The Spokane County Fair and Expo Center is in the final preparations stages for this year’s Spokane County Interstate Fair.
But, down the road, the fairgrounds – located just inside Spokane Valley’s borders at Broadway Avenue and Havana Street – could offer so much more.
That was the word Tuesday from Lee Cameron, Spokane Valley representative on the Fair Advisory Board, and Rich Hartzell, fair director, who suggested that Spokane County commissioners consider authorizing $55,000 to pay for a study that would break down the long-term potential of the Fair and Expo Center, and its future needs for space, parking and additional facilities.

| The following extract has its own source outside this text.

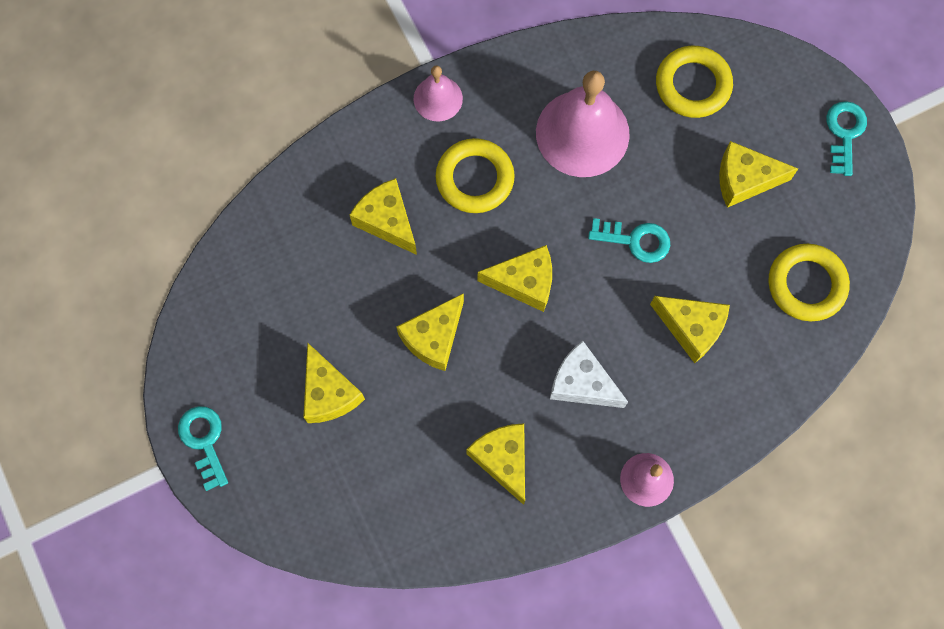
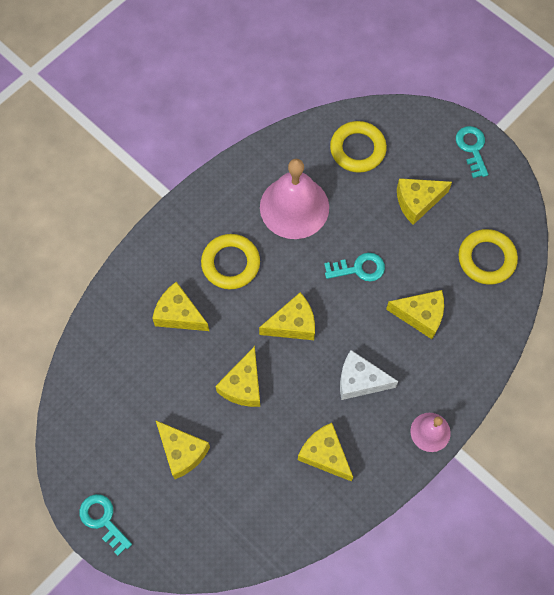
camera: 20 degrees left, 5 degrees down
(438, 98) = (183, 216): pink bell -> none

The county paid $25,000 for a similar analysis in 2009. However, that study was done by volunteers, whereas a new, professional study would augment that plan with more specific data, Cameron said.
“We should be thinking of a 50-year plan,” he said.
Cameron said that fairgrounds is often busy with events other than the annual fair, this year set for Sept. 7-16, such as last weekend’s vintage auto auction. Many times, it’s impossible to book two events at once due to the proximity of the exhibit halls to one another. However, there is room to expand beyond the fairgrounds’ existing boundaries as some neighboring real estate is potentially available.
“The area is somewhat underdeveloped,” Cameron said.
Adjacent property is owned by Spokane Transit Authority to the south, which is often used for parking. There is also land owned by the city of Spokane to the east, which includes a drainage pond, and the Aztech Electrical building directly to the east on Broadway and north of the Spokane land.
The Aztech building, 5204 E. Broadway, might make a good headquarters for the fair administration offices and the county parks staff that would be easily accessible even when the fairgrounds are busy, Cameron said.
“You’d have access in and out no matter what,” he said.
Commissioner Mark Richard said updating the plan is worth considering, but some more thought needed to be put into where the funding will come from. One possible source is the fair’s enterprise fund.
“I think you make a compelling case,” he said. “How we fund it is the thing.”
Hartzell said expanding the fair’s space will be necessary to accommodate large numbers of recreational vehicles for extended stays at certain shows. One request came with a request for room for 500 RVs, he said, while another came hoping for room for 2,500.
“That would be challenge for us,” he said.
Richard said it would be worth asking some more questions about the availability of the adjacent properties, including the long-term plans for Central Pre-Mix. He said he could envision a sprawling complex with indoor and outdoor venues much like the county-owned facility in the Tri Cities.
“It’s a showcase for the region,” Richard said.
Hartzell and Cameron said they would gather more information and report back to the commissioners.